Chez TNS Sofres, on mesure la fidélité au moyen du Conversion Model, un système
qui repose sur l'image et le croisement avec la satisfaction. « C'est une part
importante de notre business Loyalty. Ce sont souvent des outils barométriques
qui mesurent l'attachement à la marque dans le temps et permettent des
typologies de clients selon leur profil fidèle/infidèle », explique Arielle
Belicha-Hardy, directrice adjointe du département Télécom de TNS Sofres et en
charge de la satisfaction client. Pour Ipsos Loyalty, la notion de fidélité
correspond plutôt à la “share of wallet”, c'est-à-dire la part que la marque
détient dans le portefeuille du client.
Par extension, l'institut propose
Loyalty Optimizer, un modèle qui mêle attitude et comportement et permet de
maximiser la part qu'un client accorde à une marque dans ses dépenses globales.
« Il faut se mettre à l'écoute du client, souligne Elisabeth Martine-Cosnefroy,
directrice générale adjointe de CSA. On ne peut pas faire d'études de
satisfaction aujourd'hui sans demander au consommateur quelles sont les marques
dont il est client et vérifier en amont son statut.
Un client peut sembler
perdu par la marque ou l'entreprise, alors qu'il se considère comme client mais
achète irrégulièrement.
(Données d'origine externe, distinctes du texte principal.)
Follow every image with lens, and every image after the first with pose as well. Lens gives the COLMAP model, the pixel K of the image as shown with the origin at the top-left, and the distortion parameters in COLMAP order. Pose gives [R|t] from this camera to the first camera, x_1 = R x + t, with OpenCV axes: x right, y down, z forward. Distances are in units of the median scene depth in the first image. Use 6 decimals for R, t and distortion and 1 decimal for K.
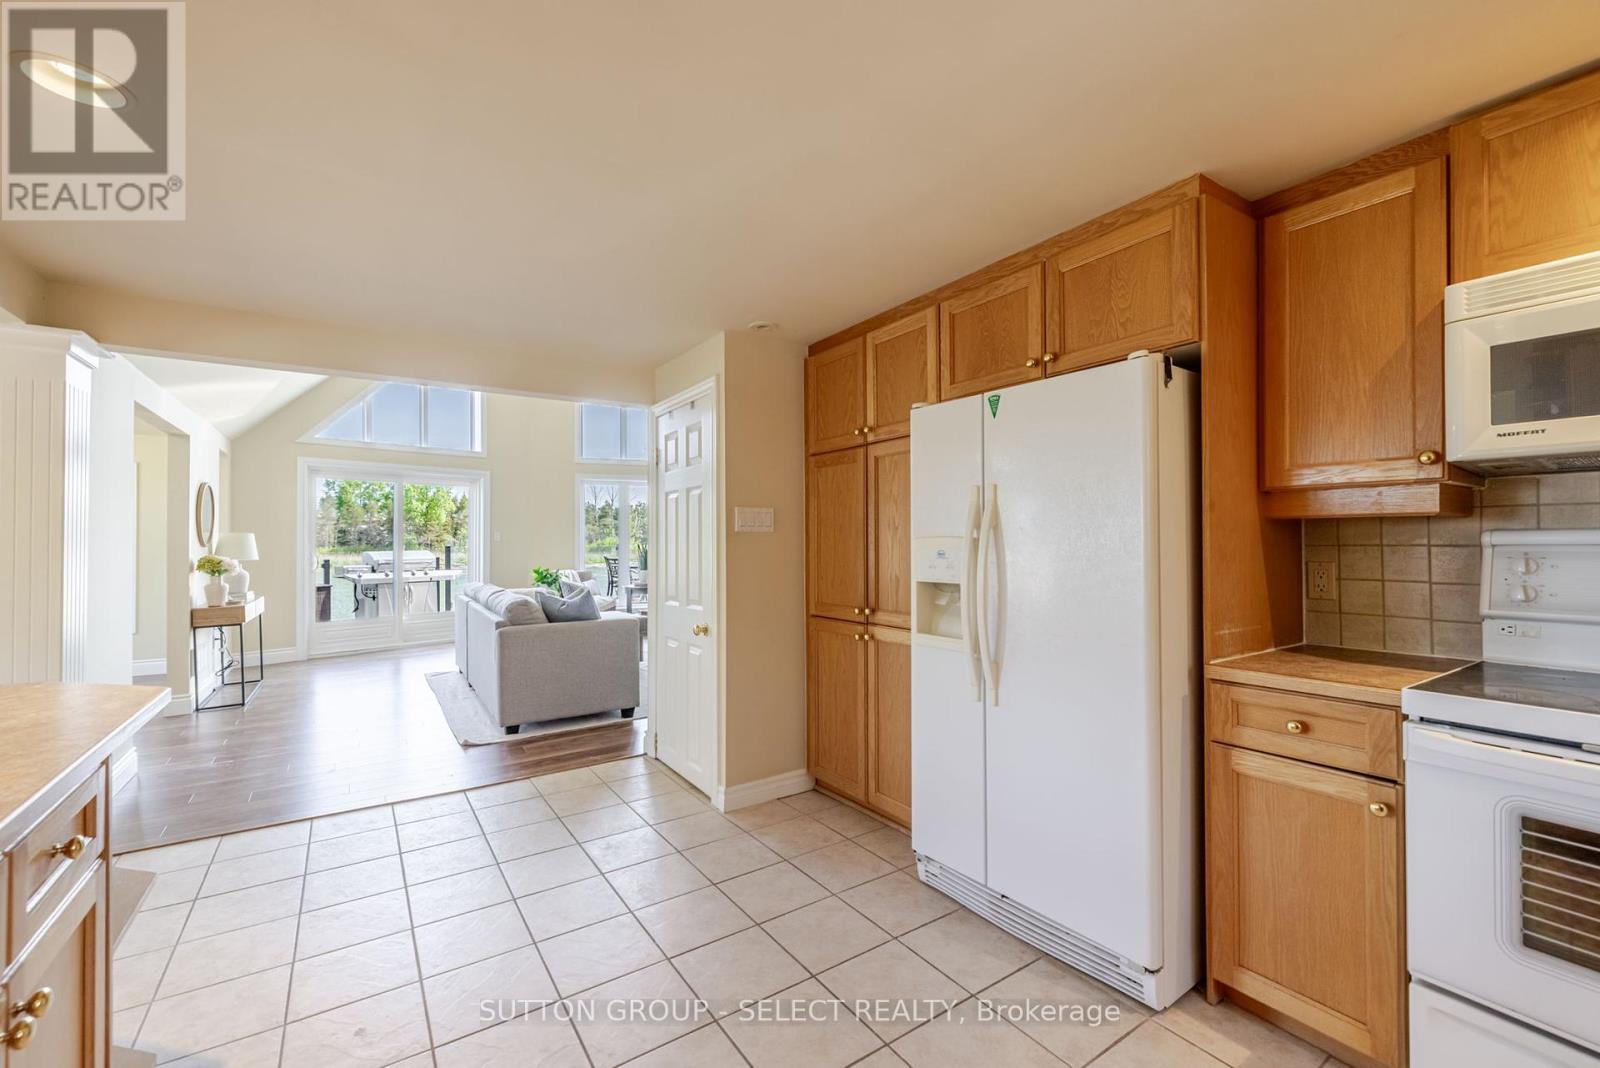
lens RADIAL K [[670.7, 0, 799.0], [0, 670.7, 535.9], [0, 0, 1]] dist [0.001762, 0.000337]
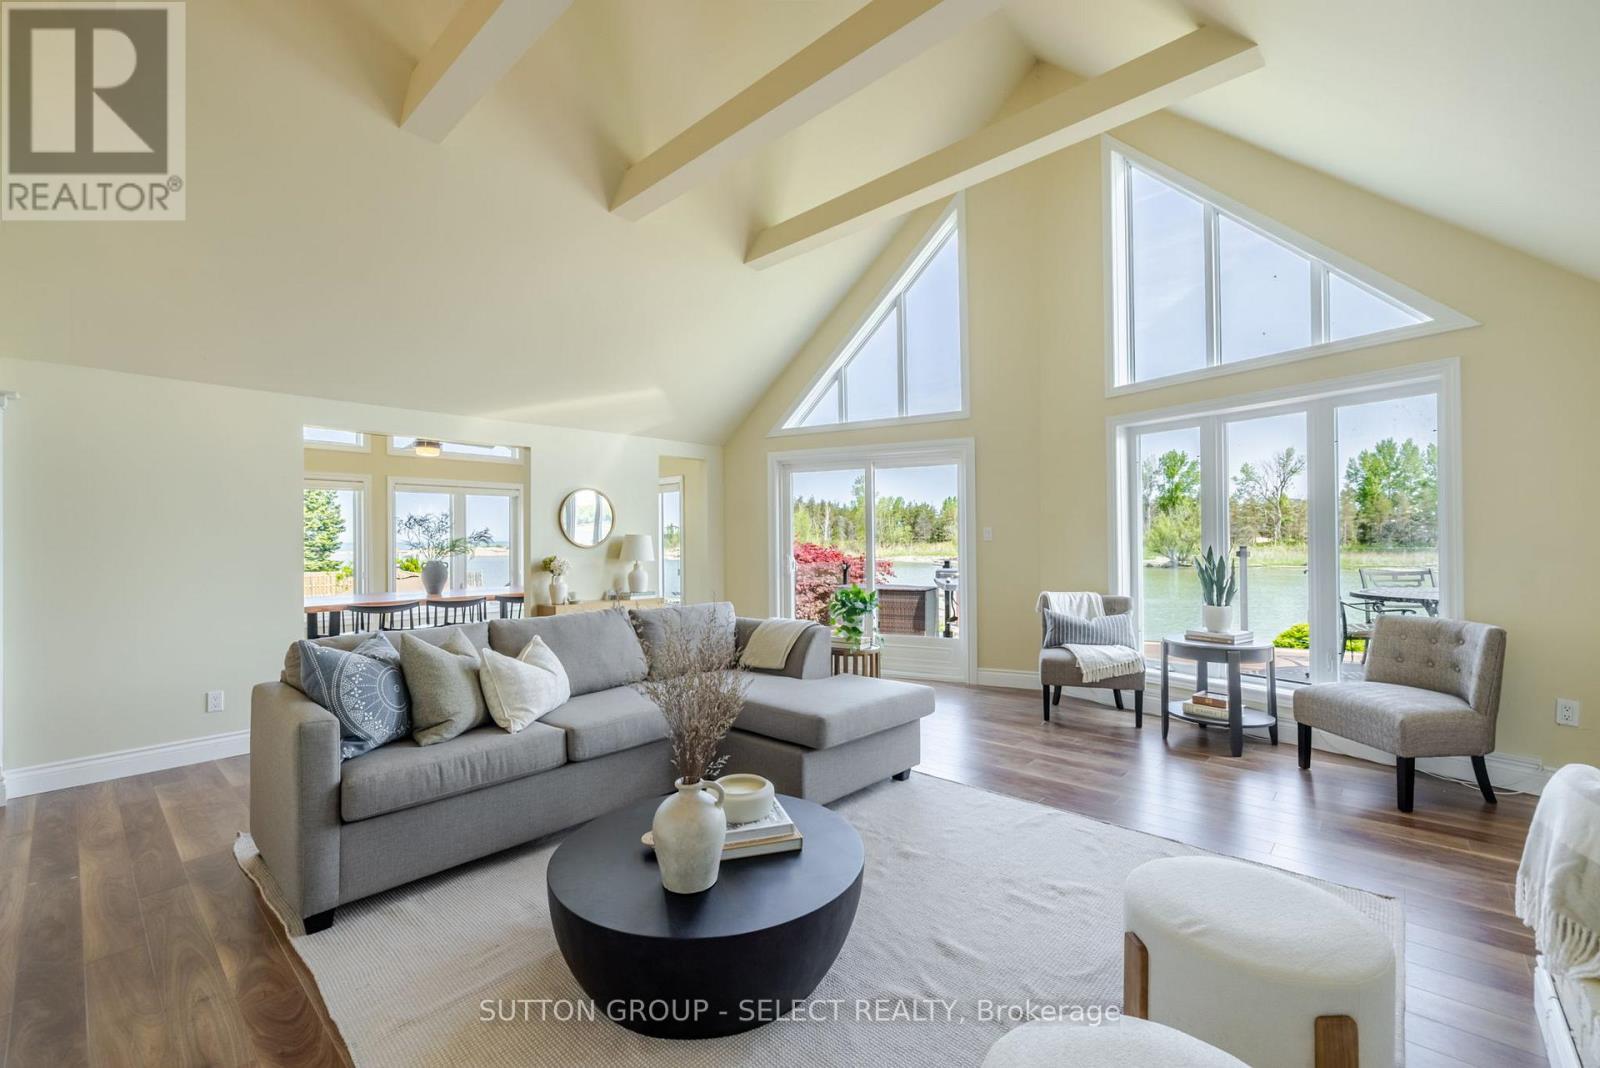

Après, il faut vérifier les valeurs de la marque pour
le client et si le produit de la marque est incontournable pour tel ou tel
achat. »
Le développement des nouvelles technologies, telles Internet, change
la donne. Aujourd'hui, les consommateurs peuvent dire plus facilement ce qu'ils
pensent, en bien ou en mal, et les caisses de résonance sont nombreuses. Chats,
blogs, forums sont autant de lieux où l'on peut s'exprimer. Là encore, il est
important de faire de la veille et de l'analyse. « Il faut mesurer ce que
pensent les clients de façon spontanée et laisser la place à des mesures plus
légères », estime Laurent Florès. Chez GfK, on souligne la multiplication des
moyens de contact avec une marque. « Nous avons donc refondu notre modèle de
satisfaction Loyalty+ pour intégrer ce constat », explique Sylvie Nilsson,
directrice Division Service Automobile Industry (qui détient l'expertise
Satisfaction).
Le modèle intègre, entre autres thématiques, la recommandation
et le bouche à oreille autour de la marque. « Les “influentials”, c'est-à-dire
ceux qui ont le pouvoir d'influencer leur entourage, sont un vrai sujet
d'études. Qu'est-ce qui fait qu'un client devient l'avocat d'une marque ? Telle
est la vraie question », poursuit-elle. Compte tenu de la concurrence accrue
des marchés et des comportements toujours plus complexes des consommateurs, on
peut penser que les études de satisfaction/fidélité n'ont pas fini de faire
leur révolution. D'autant que les entreprises sont nombreuses à ne plus hésiter
à se remettre en question dans ce domaine.